Since 1999, New York’s Museum of Modern Art and its sister institution, the PS1 Contemporary Art Center has hosted the Young Architects Program (YAP) to design a temporary installation in the courtyards of PS1 in Queens, NY for their summer “Warm Up” parties. Every intervention has expanded upon the theme of the “Urban Beach.”
In 2008, 40 years after the Summer of ’68, we felt it was time for a new leisure revolution, one that creates a new symbol of liberation, knowledge, power and fun for today’s cities. Leaving behind the Urban Beach, our project became the Urban Farm — as a symbol of our generations’ preoccupations and hopes for a better and different future. As cities have finally proven their superiority over their suburban counterparts — in everything from quality of life to environmental impact — they should again become our much needed laboratories of experimentation.
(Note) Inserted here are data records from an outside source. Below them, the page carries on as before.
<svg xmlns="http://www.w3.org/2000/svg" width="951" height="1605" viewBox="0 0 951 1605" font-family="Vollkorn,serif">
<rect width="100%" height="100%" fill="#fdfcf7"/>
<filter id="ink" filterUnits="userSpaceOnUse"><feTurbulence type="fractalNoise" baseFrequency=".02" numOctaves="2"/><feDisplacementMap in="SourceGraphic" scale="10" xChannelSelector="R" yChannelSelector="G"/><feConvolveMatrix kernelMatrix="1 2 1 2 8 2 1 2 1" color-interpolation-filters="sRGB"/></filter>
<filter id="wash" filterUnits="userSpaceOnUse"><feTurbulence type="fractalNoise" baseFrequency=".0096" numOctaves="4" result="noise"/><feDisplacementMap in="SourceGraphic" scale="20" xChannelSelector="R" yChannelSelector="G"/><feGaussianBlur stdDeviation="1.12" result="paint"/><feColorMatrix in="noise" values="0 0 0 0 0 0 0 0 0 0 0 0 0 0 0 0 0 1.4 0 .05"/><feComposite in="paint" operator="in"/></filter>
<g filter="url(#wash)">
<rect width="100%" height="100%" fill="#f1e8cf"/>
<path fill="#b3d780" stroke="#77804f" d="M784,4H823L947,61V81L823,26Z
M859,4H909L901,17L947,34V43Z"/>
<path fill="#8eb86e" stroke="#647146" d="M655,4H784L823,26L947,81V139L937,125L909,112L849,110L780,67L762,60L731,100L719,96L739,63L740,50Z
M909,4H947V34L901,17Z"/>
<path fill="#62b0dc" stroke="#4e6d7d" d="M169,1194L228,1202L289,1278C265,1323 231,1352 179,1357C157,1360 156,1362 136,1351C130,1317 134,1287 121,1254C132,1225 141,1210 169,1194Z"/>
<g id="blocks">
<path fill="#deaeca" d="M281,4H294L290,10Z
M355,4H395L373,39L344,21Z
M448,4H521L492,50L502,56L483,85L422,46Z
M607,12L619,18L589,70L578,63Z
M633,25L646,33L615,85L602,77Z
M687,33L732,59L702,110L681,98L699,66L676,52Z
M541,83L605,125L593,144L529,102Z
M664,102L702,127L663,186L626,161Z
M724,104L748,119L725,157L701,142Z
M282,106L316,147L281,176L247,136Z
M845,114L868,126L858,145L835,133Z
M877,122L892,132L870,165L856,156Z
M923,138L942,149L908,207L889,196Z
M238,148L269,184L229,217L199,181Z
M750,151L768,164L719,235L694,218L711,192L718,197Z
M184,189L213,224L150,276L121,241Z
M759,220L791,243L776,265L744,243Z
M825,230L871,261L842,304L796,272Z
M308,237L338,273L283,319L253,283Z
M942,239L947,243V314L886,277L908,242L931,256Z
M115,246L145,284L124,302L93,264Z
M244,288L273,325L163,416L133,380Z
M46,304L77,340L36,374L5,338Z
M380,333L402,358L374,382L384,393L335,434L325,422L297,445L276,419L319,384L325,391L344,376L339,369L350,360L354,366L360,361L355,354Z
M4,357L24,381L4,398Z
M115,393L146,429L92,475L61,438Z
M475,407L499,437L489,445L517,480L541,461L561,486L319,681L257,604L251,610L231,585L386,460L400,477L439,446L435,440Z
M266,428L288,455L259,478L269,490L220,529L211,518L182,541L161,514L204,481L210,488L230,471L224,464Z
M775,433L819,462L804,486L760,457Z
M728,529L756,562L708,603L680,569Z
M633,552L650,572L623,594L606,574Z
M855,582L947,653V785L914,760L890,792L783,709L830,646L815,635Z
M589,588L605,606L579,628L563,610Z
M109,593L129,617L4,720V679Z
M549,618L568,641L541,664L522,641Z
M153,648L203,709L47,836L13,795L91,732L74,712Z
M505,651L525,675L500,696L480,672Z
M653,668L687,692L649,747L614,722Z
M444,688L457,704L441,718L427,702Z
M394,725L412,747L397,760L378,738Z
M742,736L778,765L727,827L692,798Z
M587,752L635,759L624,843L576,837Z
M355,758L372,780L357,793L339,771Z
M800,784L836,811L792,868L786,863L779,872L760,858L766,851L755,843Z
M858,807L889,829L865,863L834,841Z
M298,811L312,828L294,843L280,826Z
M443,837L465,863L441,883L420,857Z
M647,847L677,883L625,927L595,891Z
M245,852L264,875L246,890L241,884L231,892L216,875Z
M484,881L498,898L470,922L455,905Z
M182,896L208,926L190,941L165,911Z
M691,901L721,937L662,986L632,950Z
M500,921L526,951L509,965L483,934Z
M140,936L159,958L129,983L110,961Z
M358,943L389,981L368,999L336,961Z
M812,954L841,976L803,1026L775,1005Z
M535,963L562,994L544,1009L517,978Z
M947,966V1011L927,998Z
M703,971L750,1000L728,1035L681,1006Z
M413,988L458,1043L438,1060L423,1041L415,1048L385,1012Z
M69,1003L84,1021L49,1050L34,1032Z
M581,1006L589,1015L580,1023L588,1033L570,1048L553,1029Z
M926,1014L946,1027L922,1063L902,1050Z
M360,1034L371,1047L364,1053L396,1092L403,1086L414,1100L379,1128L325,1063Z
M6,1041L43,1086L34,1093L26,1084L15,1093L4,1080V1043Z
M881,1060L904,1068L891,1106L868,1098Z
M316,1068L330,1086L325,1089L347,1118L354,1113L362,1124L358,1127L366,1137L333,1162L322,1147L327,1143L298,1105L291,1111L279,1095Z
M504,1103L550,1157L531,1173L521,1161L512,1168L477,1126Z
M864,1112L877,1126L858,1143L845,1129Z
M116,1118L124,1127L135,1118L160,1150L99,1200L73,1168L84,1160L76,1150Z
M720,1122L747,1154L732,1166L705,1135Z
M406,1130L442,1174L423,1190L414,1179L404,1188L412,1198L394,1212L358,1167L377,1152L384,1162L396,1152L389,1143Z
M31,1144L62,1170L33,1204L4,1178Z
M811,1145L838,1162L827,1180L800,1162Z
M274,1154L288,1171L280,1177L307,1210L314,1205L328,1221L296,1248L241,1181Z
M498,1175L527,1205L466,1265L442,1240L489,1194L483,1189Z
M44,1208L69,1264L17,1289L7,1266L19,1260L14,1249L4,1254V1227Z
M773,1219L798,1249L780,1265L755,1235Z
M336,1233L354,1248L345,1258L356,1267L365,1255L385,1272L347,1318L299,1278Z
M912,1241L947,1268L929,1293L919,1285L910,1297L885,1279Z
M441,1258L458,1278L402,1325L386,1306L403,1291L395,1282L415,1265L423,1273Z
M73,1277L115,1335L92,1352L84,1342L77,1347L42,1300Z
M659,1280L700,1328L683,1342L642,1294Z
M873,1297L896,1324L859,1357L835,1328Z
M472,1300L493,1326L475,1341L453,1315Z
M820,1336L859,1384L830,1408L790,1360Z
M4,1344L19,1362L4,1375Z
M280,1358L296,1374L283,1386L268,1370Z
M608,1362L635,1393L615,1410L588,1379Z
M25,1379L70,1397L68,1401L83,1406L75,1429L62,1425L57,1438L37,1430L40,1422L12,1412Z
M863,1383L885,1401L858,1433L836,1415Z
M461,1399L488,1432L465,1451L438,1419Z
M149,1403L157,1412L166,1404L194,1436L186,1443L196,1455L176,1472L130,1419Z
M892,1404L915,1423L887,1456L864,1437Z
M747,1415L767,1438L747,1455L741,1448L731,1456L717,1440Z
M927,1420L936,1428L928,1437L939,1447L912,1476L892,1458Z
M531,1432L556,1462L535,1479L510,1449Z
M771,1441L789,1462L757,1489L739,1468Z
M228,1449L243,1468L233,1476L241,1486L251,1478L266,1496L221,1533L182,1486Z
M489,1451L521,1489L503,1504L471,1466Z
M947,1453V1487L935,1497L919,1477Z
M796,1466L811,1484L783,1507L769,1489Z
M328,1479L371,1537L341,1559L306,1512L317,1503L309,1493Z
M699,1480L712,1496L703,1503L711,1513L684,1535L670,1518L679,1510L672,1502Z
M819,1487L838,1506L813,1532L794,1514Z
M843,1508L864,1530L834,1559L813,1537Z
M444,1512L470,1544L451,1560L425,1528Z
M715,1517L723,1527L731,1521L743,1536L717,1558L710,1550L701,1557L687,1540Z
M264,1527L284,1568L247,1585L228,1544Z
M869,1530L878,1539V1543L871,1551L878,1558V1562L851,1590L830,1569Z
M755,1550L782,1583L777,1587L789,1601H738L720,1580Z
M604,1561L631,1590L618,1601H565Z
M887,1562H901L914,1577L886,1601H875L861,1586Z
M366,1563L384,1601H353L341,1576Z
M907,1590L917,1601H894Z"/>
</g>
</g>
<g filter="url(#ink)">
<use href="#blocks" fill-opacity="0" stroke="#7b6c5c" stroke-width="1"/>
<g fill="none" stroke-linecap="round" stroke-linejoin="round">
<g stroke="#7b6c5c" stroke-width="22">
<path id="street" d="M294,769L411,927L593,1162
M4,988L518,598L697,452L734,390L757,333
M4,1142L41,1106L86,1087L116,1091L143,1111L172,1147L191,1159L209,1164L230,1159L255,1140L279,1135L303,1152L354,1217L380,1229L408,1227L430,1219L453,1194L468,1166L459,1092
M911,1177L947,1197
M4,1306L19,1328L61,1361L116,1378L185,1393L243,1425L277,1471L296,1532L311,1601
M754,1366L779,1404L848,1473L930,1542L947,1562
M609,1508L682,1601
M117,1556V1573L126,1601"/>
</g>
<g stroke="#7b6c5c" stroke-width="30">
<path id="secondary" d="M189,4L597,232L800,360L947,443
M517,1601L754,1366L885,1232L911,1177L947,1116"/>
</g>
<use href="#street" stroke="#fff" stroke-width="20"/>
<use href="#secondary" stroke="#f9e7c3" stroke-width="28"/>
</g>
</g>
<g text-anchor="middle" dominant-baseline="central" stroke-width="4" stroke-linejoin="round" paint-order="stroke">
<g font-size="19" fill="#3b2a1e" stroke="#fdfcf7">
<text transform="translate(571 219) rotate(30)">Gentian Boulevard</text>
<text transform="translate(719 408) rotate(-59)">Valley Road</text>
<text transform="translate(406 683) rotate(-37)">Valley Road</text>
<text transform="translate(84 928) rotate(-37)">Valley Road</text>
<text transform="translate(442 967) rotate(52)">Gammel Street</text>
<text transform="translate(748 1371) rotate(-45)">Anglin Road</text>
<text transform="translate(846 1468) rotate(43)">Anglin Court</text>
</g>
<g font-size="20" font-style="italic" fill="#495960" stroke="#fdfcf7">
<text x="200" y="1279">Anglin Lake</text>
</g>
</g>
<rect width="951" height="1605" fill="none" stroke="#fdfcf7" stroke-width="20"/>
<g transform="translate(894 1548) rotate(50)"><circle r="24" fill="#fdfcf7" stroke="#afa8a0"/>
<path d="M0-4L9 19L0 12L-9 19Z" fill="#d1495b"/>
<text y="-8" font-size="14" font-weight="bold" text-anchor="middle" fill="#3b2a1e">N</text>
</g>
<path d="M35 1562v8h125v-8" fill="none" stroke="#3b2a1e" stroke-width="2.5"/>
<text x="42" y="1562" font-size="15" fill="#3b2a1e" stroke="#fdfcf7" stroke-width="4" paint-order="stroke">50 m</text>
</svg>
Channeling the last utopian architectural projects about the City that examined its potential, represented its promises of liberation, and captured its pleasures — from Superstudio’s Continuous Monument to Koolhaas’s Exodus — Public Farm 1 (P.F.1) is an architectural and urban manifesto to engage play and reinvent our cities, and our world, once again.
Stemming from the desire to both embrace the grid as organizing pattern for the urban farm and working with a structural material that would be recyclable and biodegradable, cardboard tubes were chosen as the primary building material. The tubes serve as planters, preassembled in a “daisy” pattern of six tubes arranged in a hexagon around a seventh central tube. The central tube alternates either as a “picking hole” to access the crops or a structural column, extending to the ground.
51 varieties of herbs, fruit and vegetables were selected to thrive in the urban environment and planted to bloom in succession throughout the summer. The plants are also organized by the “daisy pattern,” each daisy planted with a single species.
Each column is programmed to create a variety of experiences and interactions beneath the farm. These include a solar-powered juicer for fresh veggie cocktails, a periscope to provide close-up views of the fields, a towel column and a water-spouting column next to the pool, two columns joined together with a bench and enclosed by a curtain to provide privacy, a nighttime column of twinkling stars and cricket sounds and a solar-powered phone-charging column. In the smaller courtyard a series of experiential columns use video and sound to bring animal life to P.F.1
P.F.1 is completely off-grid. The solar power system consists of an array of eighteen photovoltaic modules to power all of P.F.1’s power loads — videos screens, speakers, lights, cell phone chargers and all of the irrigation pumps.
A drip irrigation system was designed to deliver a controlled amount of water to each planter-tube, fed by a cistern which collected more than 6,000 gallons of rainwater over the course of the summer.
Unbeknownst to MoMA, the “tool shed” we were building was actually a chicken coop! On the day of the opening we brought 6 mature chickens and a dozen peeping chicks. The chickens had the run of the grounds during the week and produced eggs all summer long.